Suara
Muhammadiyah dan Hari Pers Nasional
Ahmad Syafii Maarif ; Mantan Ketua Umum Pimpinan Pusat Muhammadiyah
|
REPUBLIKA,
06 Februari
2018
Dalam usianya yang ke-103
tahun, majalah SM (Suara Muhammadiyah) pada Peringatan HPN (Hari Pers
Nasional) di Padang, 9 Februari 2018, akan mendapatkan penghargaan dari
Panitia Pusat HPN dalam kategori Kepeloporan sebagai Media Dakwah Perjuangan
Kemerdekaan RI dalam Bahasa Indonesia. Sebelumnya, pada 11 Oktober 2016, SM
juga telah mendapatkan penghargaan Rekor Muri dalam kategori Majalah Islam
yang Terbit Berkesinambungan Terlama. Pada 30 Agustus 2017, SM lagi
mendapatkan Penghargaan SPS dalam kategori Salah Satu Majalah Tertua Di
Indonesia.
Sepanjang sumber yang
dapat dilacak sampai hari ini, boleh jadi SM adalah satu-satunya media cetak
terlama yang bisa bertahan. Sebagai warisan budaya literasi dari pendiri
Muhammadiyah Ahmad Dahlan dan para sahabatnya, SM telah bertahan dengan
semangat yang semakin tinggi dan energi yang semakin membesar, tidak saja
dalam ranah idealisme yang terus dipertajam, tetapi juga dalam pengembangan
dunia usaha yang kompetitif.
Dan jangan lupa,
kesejahteraan staf dan karyawan pasti akan meningkat sejalan dengan kiprah bisnis
yang kreatif dan dinamis itu. Selain sebagai media cetak dwipekanan, SM juga
dapat dibaca dalam versi digital. Moto terbaru yang diusung adalah
“Meneguhkan dan Mencerahkan”.
Di bawah komandan Deni
Asy’ari (asli Bukittinggi) sebagai dirut PT SCM (Syarikat Cahaya Media),
sejak tahun-tahun terakhir ini SM telah meluaskan jaringan usahanya dalam
bentuk beberapa anak perusahaan dengan aset lebih dari Rp 50 miliar (termasuk
dana cair di bank). Sebuah kantor baru lima tingkat yang cukup gagah di Jalan
KH Ahmad Dahlan 107, Yogyakarta, akan diresmikan pada akhir Februari 2018.
Angka ini bagi SM adalah
yang terbesar sepanjang sejarahnya. Pada tahun-tahun mendatang, angka itu
akan semakin membengkak. Dalam hitungan kasar saya, aset SM pada 2020 akan
menembus angka Rp 90 miliar.

Cuplikan Data -
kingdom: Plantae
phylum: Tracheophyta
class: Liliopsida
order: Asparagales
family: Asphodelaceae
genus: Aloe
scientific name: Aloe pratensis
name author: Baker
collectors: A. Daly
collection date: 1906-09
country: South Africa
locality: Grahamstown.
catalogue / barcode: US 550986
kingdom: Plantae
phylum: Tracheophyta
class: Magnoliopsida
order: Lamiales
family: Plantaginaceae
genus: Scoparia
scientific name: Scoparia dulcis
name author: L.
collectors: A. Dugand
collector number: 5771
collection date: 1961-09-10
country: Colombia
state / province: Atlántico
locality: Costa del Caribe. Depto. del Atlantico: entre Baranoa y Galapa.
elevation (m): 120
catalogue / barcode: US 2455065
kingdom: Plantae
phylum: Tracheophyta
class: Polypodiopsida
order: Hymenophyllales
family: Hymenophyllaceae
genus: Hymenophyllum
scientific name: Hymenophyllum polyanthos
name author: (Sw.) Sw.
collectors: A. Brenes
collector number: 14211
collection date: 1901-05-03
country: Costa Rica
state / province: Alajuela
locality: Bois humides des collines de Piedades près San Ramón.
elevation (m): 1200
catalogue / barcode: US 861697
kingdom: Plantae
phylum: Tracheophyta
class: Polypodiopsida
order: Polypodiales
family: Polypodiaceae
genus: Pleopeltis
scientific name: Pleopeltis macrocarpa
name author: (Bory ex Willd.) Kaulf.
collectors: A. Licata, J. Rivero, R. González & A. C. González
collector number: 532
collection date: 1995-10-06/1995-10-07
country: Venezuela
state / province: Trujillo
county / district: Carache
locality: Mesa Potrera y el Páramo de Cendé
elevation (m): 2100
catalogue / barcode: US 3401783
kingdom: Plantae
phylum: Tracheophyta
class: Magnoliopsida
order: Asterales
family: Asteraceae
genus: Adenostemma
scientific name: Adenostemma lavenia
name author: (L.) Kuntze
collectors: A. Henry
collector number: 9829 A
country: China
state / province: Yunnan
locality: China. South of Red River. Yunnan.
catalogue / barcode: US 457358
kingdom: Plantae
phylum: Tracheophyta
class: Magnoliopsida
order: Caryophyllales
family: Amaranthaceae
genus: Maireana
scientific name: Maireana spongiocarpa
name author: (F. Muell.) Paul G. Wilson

Soal Latihan -
• A. Ketik ulang bagian teks tentang majalah Suara Muhammadiyah yang diawali kata-kata yang memuat "Di bawah komandan" dan diakhiri dengan "akhir Februari 2018.".
• B. Jawab pertanyaan berikut berdasarkan teks tentang majalah Suara Muhammadiyah.
(i) Di kota mana Peringatan Hari Pers Nasional pada 9 Februari 2018 diselenggarakan?
(ii) Apa moto terbaru yang diusung SM?
(iii) Berapa tingkat kantor baru SM di Jalan KH Ahmad Dahlan 107, Yogyakarta?
• C. Teruskan teks tentang majalah Suara Muhammadiyah, dimulai setelah kalimat terakhirnya.

Kunci Jawaban -
• A.
Di bawah komandan Deni
Asy’ari (asli Bukittinggi) sebagai dirut PT SCM (Syarikat Cahaya Media),
sejak tahun-tahun terakhir ini SM telah meluaskan jaringan usahanya dalam
bentuk beberapa anak perusahaan dengan aset lebih dari Rp 50 miliar (termasuk
dana cair di bank). Sebuah kantor baru lima tingkat yang cukup gagah di Jalan
KH Ahmad Dahlan 107, Yogyakarta, akan diresmikan pada akhir Februari 2018.

• B.
(i) Padang
(ii) “Meneguhkan dan Mencerahkan”
(iii) Lima tingkat

• C.
SM yang semula terbit
dalam bahasa Jawa telah melintasi tiga zaman: penjajahan Belanda, pendudukan
Jepang, dan era kemerdekaan. Pernah mati suri sebentar tahun 1917-1918,
pernah juga terseok-seok pada masa Jepang, tetapi dia bangkit kembali dengan
segala kekuatan yang tersisa dan suka duka yang datang silih berganti.
Tahun 1922, SM mulai
menggunakan bahasa Melayu, di samping masih ada rubrik dalam bahasa dan
tulisan Jawa. Yang dipantangkan SM sepanjang sejarahnya: menyerah kalah saat
bergumul dengan berbagai kesulitan. Akhir-akhir ini SM tampak semakin agresif
dengan membuka Sudut SM (SM Corner) di berbagai kota di Indonesia.
Sebagai seorang yang
terlibat dalam denyut nadi SM sejak 1965, posisi korektor dan kemudian
anggota redaksi, pernah pula absen beberapa tahun, saya merasa bahagia dalam
usia 83 tahun sekarang ini. Ternyata jika anak-anak muda Muhammadiyah diberi
kepercayaan penuh dalam mengembangkan suatu usaha, terobosan yang mereka
lakukan kadang-kadang di luar dugaan, sesuatu yang tidak saya miliki
sepanjang hidup. Kepada mereka ini semua saya memberikan penghargaan tinggi
dan rasa bangga yang tidak berkesudahan.
Kemudian, pengalaman
sebagai korektor majalah yang dilatih oleh sastrawan almarhum A Bastari Asnin
sebagai redaktur SM, masih terngiang dalam ingatan saya sebuah sepeda lusuh
yang saya naiki dari Kotagede ke Percetakan Negara Yogyakarta, kuliah di IKIP
Negeri, terus ke kantor Suara Muhammadiyah saat itu di Jalan KH Ahmad Dahlan
103. Alamat ini adalah kantor Pimpinan Pusat Muhammadiyah ketika itu, SM
menompang di situ.
Di hari-hari sulit itu, SM
telah sedikit meringankan beban ekonomi keluarga saya dalam suasana hidup di
garis batas kemiskinan. Tidak saja sepeda yang lusuh, baju pun senasib dengan
kendaraan yang catnya sudah mengelupas itu. Bahkan, istri saya, Nurkhalifah,
pernah membalik letak punggung baju saya, yang lapuk diturunkan ke bagian
bawah agar tidak kelihatan terlalu kumal.
Kini SM telah mengantongi
penghargaan demi penghargaan. Sebagai usaha kecil menengah, anak perusahaan
SM terus saja menggeliat dan menggeliat dengan toko batik, toko buku, dan
penerbit SM yang semakin bermaya.
Ada beberapa penulis
berbakat yang telah bergabung dengan SM. Terakhir adalah sejarawan Dr
Muhammad Yuanda Zara, alumnus Universitas Amsterdam, Belanda, yang dengan
sigap dan sabar telah mulai membongkar arsip-arsip kuno Muhammadiyah yang
memang tidak terawat dengan baik selama sekian puluh tahun. Arsip SM nomor 1
tidak ditemukan lagi. Arsip nomor 2 tahun 1915 ditemukan almarhum Prof Dr
Kuntowijoyo di negeri Belanda abad yang lalu.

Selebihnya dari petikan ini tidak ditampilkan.